Ferrari should allow Charles Leclerc to race on level terms with four-times world champion Sebastian Vettel rather than favouring the German, their former driver Gerhard Berger said.
The Austrian, who won 10 grands prix for three different teams between 1986 and 1997, told reporters it was too early in the season to favour Vettel over his young Monegasque teammate. 
“I think it’s an open game at the moment,” the 59-year-old said at a lunch to promote the DTM (German Touring Car) series he now runs.
“Much as I like Sebastian, and much as I rate him, here is a boy who is capable of winning the championship.
“I don’t think it’s enough to say ‘well this one is experienced, this one is not experienced so we take the card of the experience’. I think let it run.”

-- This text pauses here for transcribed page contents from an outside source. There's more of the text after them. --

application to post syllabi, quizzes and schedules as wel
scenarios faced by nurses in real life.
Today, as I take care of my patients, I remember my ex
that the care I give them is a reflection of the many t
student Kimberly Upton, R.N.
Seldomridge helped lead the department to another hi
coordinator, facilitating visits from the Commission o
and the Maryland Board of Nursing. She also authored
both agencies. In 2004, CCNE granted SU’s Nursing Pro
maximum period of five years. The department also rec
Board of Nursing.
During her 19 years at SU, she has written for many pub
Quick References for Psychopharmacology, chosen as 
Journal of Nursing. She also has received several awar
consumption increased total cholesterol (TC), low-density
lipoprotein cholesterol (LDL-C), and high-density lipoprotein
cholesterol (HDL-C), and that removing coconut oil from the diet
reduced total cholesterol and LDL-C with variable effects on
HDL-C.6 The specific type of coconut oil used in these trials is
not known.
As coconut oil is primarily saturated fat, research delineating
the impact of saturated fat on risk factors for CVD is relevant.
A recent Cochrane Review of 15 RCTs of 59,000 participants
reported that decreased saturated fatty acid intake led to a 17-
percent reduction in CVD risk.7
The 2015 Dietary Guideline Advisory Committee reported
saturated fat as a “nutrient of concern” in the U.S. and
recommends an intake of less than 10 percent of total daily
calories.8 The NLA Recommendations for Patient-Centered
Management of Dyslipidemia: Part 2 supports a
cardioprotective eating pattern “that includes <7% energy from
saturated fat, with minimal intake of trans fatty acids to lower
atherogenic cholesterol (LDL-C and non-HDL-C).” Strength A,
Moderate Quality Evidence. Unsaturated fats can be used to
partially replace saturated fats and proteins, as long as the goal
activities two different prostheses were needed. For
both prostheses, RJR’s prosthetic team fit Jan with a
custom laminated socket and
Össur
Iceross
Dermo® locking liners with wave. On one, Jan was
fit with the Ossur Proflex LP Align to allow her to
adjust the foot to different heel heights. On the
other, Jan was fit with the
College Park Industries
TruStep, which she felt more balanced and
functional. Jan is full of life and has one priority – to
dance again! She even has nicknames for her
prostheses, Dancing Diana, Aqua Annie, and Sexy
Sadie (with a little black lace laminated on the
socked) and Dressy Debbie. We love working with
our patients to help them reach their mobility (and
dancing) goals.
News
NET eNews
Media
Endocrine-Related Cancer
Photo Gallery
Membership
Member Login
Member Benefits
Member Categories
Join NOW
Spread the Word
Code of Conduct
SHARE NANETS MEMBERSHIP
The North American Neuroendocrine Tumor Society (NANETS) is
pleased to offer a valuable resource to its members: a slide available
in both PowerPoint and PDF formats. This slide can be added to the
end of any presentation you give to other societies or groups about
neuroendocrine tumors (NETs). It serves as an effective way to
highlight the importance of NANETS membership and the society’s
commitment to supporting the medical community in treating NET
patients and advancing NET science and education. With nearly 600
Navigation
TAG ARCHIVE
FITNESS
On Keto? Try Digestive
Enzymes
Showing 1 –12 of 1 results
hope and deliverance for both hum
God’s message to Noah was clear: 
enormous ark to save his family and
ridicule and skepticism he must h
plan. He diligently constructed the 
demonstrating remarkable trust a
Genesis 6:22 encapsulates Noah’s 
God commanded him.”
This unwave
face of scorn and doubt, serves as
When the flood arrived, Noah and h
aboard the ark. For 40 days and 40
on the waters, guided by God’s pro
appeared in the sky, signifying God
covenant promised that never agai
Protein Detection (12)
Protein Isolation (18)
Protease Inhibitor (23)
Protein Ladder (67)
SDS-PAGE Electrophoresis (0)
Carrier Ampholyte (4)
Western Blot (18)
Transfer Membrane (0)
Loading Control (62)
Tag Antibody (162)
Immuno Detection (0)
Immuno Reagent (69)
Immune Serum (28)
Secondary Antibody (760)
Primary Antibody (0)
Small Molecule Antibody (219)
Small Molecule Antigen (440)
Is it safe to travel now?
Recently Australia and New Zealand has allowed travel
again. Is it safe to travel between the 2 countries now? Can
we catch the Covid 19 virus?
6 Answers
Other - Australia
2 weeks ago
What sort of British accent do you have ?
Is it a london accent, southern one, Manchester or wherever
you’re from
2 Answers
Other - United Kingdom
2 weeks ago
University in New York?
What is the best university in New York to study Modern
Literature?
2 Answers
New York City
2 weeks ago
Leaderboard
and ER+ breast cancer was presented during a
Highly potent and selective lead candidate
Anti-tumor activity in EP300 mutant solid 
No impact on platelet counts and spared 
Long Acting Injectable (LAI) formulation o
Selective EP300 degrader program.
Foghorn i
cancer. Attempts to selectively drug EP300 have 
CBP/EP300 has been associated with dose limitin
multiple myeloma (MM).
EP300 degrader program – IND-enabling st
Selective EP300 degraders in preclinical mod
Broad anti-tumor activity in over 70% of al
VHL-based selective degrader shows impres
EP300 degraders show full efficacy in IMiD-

Leclerc is a point adrift of Vettel in the championship after three races but was quicker in Bahrain, when he started on pole position and set the fastest lap, despite at one point being told to stay behind. 
The 21-year-old would have won that race had he not been slowed by a loss of power with 10 laps to go.
In China last weekend he let the German past and ended up fifth with Vettel taking third.
New Ferrari boss Mattia Binotto made clear in Shanghai that Vettel would have priority in 50-50 situations, as the team’s more obvious title contender, but warned that could change.
Berger, a teammate to the late triple champion Ayrton Senna at McLaren in the early 1990s, said he could not recall ever receiving team orders but understood they made sense later in the campaign. 
“I think it’s a question of when it is (acceptable), and is it really giving somebody not even a chance to win the championship? And if you do it in the first or second race, I don’t agree,” he added.
Leclerc, a Ferrari protege and Formula Two champion, has replaced Kimi Raikkonen at the Italian team. Asked whether he felt Leclerc, who had a strong debut with Sauber last year, had been promoted too soon, Berger shook his head.
“Not at all,” he said. “In all cases Ferrari always put the two quickest guys in the car and made sure that the lemon was squeezed to the maximum.
“For me that’s also the right way to do it... I think it was just the right timing and the right decision.”
Berger said he had been impressed by the change since Binotto took over in January and the contrast to life under predecessor Maurizio Arrivabene.
“I spent half of my Formula One race life in Ferrari,” he said. 
I didn’t feel I could go any more to drink an espresso there because it was all like a strange club where either you are day and night with them or not one of them.
“We always felt part of the Ferrari family and suddenly we didn’t feel it any more. And now I was in Bahrain and it changed again. I was there drinking my coffee and everyone was happy.”